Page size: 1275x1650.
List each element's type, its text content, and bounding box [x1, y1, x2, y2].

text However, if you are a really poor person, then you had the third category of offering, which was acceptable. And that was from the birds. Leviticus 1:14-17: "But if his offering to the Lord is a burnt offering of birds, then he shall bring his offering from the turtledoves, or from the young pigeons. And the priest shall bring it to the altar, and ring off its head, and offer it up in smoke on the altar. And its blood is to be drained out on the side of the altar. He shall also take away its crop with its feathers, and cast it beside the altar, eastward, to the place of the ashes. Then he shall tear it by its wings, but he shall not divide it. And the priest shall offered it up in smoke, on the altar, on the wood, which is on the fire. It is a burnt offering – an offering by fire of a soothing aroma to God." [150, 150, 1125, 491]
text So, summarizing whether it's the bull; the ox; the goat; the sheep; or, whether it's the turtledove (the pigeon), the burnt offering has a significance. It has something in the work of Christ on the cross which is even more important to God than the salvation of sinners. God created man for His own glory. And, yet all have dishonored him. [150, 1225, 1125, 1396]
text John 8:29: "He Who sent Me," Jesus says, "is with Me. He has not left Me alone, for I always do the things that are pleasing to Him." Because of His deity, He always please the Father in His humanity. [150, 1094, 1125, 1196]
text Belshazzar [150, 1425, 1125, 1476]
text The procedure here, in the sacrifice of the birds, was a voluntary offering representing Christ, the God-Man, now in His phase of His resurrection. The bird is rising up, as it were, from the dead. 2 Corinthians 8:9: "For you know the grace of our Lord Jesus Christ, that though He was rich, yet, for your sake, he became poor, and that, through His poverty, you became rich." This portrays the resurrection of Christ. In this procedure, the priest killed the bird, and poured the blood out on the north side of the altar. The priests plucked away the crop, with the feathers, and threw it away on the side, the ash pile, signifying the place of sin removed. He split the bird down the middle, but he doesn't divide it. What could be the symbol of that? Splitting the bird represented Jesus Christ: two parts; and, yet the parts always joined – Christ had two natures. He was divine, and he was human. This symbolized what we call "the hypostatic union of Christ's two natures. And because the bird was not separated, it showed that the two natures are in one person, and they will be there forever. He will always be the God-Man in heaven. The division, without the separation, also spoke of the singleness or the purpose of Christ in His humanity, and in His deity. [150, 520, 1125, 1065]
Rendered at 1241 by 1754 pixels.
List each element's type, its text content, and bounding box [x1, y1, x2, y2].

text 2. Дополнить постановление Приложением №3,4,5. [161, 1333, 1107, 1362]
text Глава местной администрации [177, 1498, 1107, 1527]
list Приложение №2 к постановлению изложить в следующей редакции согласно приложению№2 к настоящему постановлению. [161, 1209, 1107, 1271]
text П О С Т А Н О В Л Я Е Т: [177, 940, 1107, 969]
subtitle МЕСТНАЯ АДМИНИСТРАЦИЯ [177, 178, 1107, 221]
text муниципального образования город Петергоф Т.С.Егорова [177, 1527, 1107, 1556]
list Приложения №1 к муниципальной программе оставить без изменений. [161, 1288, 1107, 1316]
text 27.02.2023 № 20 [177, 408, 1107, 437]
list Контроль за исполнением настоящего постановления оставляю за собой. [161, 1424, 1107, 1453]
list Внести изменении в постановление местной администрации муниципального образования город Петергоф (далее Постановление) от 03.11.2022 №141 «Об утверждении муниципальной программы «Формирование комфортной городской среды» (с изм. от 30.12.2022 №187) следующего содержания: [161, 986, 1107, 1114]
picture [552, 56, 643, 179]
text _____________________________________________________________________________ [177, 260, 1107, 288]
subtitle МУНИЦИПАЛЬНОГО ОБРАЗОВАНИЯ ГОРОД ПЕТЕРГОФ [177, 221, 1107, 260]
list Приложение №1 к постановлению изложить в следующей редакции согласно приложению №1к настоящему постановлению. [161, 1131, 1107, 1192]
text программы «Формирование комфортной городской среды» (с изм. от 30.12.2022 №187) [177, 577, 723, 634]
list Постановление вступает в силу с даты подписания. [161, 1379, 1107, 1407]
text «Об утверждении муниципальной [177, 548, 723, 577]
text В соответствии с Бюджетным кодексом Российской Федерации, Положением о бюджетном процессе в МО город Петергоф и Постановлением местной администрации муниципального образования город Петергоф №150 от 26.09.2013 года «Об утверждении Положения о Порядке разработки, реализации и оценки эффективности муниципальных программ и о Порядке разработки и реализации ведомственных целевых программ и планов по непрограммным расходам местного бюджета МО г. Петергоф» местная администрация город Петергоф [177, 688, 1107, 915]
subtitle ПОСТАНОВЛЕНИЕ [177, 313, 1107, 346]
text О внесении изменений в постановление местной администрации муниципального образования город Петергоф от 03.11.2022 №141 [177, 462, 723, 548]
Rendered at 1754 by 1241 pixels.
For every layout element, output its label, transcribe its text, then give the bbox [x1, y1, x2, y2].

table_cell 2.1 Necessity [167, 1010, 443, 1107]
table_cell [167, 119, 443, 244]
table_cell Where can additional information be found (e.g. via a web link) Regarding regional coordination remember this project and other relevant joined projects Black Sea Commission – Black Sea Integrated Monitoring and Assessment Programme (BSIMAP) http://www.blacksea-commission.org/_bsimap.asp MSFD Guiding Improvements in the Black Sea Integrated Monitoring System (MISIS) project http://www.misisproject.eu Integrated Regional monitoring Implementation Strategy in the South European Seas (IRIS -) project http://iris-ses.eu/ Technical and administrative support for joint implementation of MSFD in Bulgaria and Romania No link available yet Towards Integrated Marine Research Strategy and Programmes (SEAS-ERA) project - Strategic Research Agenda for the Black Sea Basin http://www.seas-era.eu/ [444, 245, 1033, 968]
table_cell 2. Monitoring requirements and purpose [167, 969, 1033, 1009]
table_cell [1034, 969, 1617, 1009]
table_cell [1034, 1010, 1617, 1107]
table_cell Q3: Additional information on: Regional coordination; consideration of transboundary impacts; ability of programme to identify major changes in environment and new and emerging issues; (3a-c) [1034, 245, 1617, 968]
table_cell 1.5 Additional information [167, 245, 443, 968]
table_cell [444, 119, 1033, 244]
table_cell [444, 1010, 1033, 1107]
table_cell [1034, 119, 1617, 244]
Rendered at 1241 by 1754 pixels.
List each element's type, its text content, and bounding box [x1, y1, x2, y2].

**Task details:** Find the lines in the entries above where "Monitoring" occurs, and copy each of them.

**Task solution:**
table_cell Where can additional information be found (e.g. via a web link) Regarding regional coordination remember this project and other relevant joined projects Black Sea Commission – Black Sea Integrated Monitoring and Assessment Programme (BSIMAP) http://www.blacksea-commission.org/_bsimap.asp MSFD Guiding Improvements in the Black Sea Integrated Monitoring System (MISIS) project http://www.misisproject.eu Integrated Regional monitoring Implementation Strategy in the South European Seas (IRIS -) project http://iris-ses.eu/ Technical and administrative support for joint implementation of MSFD in Bulgaria and Romania No link available yet Towards Integrated Marine Research Strategy and Programmes (SEAS-ERA) project - Strategic Research Agenda for the Black Sea Basin http://www.seas-era.eu/ [444, 245, 1033, 968]
table_cell 2. Monitoring requirements and purpose [167, 969, 1033, 1009]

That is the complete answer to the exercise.